There's nothing quite so comfy as a soft pair of boots. They can go out, but also double as slippers around the house, and keep you warm and toasty when there's a chill in the air. They are the very embodiment of hygge, and now you can make your own pair with flip-flop soles.
Jess over at Make and Do Crew has already established herself as the queen of crocheted footwear. This unique set of designs has already gone viral on more than one occasion, and her newest pattern, the Breckenridge Boots, is another fantastic addition to the family.
To make the Breckenridge Boots, you will use a pair of flip-flops for the sole. Crochet the foot and shaft in Wool-Ease® Thick & Quick© Bonus Bundle. The trim is made from Homespun®, so it has a great texture to emulate the sheepskin of Ugg boots. You also need a small amount of Vanna's Choice® to match your flip-flop soles for attaching them to the body of the boot.

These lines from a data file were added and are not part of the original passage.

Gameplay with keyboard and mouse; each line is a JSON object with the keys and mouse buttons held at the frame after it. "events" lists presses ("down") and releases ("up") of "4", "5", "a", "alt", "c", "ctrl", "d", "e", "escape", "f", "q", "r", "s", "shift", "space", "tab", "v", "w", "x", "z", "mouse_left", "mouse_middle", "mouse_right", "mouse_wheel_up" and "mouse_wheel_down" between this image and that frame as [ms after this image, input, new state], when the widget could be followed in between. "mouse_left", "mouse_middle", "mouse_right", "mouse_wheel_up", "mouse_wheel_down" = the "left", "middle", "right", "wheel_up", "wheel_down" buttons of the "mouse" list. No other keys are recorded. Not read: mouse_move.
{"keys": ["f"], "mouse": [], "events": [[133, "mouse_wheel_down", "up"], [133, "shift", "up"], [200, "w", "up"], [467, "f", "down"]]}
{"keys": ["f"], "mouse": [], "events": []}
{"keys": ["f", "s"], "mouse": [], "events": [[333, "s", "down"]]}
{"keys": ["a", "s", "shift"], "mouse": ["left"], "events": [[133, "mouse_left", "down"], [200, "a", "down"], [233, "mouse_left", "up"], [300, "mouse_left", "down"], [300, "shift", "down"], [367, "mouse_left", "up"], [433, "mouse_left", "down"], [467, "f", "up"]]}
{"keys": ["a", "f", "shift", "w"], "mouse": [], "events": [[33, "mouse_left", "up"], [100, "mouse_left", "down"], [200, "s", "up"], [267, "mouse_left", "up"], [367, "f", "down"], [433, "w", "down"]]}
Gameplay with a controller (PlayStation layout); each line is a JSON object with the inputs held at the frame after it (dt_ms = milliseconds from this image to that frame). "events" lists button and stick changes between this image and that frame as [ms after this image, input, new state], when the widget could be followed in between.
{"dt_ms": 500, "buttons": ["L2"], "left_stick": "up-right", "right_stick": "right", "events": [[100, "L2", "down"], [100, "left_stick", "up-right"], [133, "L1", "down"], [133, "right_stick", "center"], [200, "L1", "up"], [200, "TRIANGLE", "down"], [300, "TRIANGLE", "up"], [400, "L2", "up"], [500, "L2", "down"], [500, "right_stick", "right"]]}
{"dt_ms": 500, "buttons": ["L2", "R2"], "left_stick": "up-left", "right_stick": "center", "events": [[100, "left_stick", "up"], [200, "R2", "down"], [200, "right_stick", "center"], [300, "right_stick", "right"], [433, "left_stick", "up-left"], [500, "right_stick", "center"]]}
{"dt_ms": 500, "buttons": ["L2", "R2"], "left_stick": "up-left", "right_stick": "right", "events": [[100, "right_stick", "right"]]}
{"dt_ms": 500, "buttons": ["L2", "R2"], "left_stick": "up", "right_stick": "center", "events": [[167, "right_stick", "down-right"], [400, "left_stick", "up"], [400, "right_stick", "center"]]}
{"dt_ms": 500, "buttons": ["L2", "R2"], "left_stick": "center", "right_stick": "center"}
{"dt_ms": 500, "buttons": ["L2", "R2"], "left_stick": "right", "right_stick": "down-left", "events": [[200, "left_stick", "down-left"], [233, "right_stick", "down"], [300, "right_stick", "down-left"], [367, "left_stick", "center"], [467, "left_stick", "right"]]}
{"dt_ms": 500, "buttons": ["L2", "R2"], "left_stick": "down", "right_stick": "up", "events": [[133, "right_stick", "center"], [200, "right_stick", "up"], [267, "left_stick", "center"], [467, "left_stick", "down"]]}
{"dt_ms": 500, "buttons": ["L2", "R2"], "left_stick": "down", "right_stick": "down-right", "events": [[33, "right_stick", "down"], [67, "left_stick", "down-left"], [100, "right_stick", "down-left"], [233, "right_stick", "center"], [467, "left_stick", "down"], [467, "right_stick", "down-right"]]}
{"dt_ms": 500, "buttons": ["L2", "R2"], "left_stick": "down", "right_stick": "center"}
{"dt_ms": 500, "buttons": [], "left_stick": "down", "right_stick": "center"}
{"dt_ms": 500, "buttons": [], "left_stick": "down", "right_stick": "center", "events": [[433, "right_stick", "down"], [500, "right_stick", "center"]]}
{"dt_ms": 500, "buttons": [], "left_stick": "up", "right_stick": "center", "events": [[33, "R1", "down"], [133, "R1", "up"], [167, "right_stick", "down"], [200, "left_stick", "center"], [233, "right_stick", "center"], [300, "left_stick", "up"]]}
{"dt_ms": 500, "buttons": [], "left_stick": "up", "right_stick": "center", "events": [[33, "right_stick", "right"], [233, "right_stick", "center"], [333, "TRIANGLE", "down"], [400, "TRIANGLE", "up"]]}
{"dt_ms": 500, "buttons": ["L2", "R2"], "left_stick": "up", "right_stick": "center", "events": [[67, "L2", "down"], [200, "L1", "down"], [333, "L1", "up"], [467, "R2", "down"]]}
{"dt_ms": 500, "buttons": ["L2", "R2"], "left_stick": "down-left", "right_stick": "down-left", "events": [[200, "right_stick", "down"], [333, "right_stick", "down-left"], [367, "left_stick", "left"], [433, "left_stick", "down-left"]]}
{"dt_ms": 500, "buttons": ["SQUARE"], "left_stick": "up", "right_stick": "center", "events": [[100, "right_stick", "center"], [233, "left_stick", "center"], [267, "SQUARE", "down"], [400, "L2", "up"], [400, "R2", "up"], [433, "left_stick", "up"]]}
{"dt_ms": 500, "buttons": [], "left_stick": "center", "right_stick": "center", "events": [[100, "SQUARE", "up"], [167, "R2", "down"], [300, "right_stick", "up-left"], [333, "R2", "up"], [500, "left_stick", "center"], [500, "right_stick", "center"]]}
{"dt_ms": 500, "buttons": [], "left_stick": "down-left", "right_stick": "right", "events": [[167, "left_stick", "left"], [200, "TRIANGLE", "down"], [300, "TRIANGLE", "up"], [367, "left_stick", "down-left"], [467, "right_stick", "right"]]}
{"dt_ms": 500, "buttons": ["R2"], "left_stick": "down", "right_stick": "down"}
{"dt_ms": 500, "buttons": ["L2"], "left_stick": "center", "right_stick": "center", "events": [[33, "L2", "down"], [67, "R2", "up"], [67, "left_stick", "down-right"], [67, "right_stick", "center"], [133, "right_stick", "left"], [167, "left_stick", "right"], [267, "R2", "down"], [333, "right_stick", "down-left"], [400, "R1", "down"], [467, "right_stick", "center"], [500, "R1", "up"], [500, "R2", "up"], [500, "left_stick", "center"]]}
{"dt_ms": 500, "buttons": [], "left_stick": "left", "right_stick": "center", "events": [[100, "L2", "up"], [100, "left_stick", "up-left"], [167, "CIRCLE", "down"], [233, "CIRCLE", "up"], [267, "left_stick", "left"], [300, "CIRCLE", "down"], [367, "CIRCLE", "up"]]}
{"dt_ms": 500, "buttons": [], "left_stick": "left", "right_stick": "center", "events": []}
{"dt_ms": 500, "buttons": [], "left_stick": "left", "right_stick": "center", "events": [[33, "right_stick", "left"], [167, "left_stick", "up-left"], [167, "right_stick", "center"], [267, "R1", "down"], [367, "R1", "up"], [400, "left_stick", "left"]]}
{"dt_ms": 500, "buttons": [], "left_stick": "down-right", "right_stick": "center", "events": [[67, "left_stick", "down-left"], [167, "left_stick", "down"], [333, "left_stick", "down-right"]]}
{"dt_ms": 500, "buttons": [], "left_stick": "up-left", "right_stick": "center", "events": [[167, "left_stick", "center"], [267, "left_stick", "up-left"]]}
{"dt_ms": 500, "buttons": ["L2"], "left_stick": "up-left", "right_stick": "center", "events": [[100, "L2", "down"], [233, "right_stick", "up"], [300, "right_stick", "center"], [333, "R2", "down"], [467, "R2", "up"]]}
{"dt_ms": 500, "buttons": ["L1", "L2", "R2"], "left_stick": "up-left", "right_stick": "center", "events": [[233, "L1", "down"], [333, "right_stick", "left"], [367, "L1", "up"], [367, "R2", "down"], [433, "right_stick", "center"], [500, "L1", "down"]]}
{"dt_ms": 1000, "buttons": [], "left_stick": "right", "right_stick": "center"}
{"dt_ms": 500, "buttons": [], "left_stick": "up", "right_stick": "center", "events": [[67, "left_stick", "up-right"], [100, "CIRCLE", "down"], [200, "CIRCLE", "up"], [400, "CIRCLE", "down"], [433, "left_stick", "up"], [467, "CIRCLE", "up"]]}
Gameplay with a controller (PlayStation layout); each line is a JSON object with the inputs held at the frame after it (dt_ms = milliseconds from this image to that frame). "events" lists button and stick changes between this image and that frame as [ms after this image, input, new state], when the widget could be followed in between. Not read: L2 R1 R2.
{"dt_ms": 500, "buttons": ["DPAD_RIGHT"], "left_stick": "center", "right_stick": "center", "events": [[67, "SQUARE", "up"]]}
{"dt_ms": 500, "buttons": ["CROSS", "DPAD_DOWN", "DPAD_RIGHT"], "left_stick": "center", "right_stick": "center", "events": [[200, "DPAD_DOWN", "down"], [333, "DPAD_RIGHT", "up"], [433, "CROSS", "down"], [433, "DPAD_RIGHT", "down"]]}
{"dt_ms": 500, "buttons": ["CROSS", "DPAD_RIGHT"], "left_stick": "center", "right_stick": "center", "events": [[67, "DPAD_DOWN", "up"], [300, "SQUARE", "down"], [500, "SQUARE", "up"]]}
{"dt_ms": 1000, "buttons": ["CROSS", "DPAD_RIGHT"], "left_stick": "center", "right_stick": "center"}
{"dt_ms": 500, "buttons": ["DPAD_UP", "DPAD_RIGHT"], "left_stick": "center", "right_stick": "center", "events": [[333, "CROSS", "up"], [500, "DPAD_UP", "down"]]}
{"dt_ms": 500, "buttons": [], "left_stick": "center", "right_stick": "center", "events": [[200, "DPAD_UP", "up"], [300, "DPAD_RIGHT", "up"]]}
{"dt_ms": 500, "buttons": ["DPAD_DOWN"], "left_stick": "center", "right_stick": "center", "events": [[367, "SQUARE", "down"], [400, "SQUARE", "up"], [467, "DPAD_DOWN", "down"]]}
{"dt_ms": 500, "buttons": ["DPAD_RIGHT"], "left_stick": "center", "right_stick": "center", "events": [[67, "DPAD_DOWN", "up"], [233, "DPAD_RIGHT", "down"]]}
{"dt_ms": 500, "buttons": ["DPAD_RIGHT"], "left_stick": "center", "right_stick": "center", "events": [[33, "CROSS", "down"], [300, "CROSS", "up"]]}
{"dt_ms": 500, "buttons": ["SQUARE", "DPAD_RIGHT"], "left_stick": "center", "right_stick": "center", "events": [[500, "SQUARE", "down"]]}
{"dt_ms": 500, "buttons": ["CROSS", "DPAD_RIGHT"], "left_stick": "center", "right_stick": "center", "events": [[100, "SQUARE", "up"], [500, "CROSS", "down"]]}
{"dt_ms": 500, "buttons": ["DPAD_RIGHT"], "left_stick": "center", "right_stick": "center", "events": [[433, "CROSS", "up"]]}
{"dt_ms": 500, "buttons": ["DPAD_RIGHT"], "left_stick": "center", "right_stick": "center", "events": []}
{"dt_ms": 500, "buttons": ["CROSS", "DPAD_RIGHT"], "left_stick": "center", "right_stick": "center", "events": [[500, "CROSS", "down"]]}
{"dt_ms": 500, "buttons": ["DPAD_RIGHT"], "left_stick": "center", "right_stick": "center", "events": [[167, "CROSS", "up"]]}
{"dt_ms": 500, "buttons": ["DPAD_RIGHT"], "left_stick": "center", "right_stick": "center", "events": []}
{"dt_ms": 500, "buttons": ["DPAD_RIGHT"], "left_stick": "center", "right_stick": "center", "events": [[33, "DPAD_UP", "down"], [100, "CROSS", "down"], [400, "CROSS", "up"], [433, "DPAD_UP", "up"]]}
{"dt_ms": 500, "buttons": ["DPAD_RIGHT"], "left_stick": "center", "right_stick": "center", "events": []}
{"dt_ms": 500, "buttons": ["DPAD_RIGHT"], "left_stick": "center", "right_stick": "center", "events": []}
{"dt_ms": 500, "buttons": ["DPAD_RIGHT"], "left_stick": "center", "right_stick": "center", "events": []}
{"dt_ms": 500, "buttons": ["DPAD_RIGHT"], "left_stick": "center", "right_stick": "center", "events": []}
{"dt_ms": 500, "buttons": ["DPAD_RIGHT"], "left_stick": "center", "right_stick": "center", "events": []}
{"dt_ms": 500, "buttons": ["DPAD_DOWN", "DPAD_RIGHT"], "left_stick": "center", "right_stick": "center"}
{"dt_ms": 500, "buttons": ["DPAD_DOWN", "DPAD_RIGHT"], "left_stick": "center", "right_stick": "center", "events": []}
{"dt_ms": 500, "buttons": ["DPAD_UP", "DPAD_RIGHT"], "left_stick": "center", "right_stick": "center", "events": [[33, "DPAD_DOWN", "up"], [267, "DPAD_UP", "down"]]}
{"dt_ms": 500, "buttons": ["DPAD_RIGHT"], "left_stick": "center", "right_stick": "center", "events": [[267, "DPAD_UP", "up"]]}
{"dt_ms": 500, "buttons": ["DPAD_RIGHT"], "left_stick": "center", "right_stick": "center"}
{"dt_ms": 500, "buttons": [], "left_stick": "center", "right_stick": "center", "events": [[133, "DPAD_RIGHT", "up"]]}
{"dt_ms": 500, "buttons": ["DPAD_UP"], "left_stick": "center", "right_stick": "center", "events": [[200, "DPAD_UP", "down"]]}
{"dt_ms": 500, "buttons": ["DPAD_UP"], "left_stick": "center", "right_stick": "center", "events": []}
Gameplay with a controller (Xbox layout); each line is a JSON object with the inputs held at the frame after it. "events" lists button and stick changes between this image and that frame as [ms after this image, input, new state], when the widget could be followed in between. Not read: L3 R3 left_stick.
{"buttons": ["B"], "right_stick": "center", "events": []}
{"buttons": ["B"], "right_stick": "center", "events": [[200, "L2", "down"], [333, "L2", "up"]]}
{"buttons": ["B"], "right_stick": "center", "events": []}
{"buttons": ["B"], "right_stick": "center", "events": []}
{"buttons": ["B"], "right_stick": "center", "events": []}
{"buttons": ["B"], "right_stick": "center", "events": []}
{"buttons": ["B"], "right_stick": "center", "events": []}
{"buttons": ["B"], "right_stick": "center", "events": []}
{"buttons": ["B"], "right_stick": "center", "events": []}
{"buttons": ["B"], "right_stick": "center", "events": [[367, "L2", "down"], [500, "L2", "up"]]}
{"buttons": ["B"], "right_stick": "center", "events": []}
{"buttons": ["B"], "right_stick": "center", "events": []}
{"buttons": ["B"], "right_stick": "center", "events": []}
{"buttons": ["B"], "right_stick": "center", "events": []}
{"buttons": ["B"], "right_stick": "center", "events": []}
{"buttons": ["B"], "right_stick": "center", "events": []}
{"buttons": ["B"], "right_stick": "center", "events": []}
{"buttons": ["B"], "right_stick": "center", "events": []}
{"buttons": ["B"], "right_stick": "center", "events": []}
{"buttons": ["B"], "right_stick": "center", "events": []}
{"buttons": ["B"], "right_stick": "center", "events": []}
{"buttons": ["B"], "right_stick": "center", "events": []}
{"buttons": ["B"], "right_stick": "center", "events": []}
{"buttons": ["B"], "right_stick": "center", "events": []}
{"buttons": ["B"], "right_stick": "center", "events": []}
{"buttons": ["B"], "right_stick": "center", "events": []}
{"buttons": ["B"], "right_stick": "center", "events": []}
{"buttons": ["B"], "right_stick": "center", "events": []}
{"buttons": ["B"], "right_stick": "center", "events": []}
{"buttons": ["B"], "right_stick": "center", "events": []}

Working with Flip-Flop Soles
You start off the boots by removing the flip-flop straps, then poking holes around the sole to attach the foot. This is done by crocheting around with the Vanna's Choice®. Then you switch to the Thick & Quick®. Jess provides detailed instructions in the pattern. If you want to wear the boots outside, you can glue the plastic plugs from the straps in place after the boots are finished. If you will be using this solely (pun intended) as slippers, that particular step is optional.
Crocheting into holes on flip-flops is likely a new technique for you, unless you've made one of Jess's previous patterns. However, if you use the image above as a visual cue, it's not as hard as it might seem. If you're worried about messing up, buy more than one pair of flip-flops. They aren't too expensive. Jess also recommends buying your sandals a size smaller than you normally would, to help with the fit of the boots. You should also be crocheting at an extremely tight gauge during the foot portion, so keep an eye on tension as you go.
Crocheting the Boot
You'll work the foot in the round, using a slip stitch to join them. The shaft of the boot is done in a couple of pieces. The side seams are where the white "sheepskin" trim will go. You'll sew the buttons on the outside of each boot.
Once the feet and shafts are complete, move onto the trim and finishing. Jess covers this in detail in the pattern as well. While the effect of Homespun makes it look like these boots are fully lined with fur, they are actually just trimmed. You get the look without the dangers of your feet overheating. You will also attach the buttons, make loops, and, if you wish to, glue the plugs in place within the soles.
Once you finish, it's time to curl up and get cozy. Put on some comfy leggings and a tee or sweatshirt and sit on the couch on a chilly day. Netflix, tea, pets, and a window overlooking a snowstorm are all optional, but highly recommended.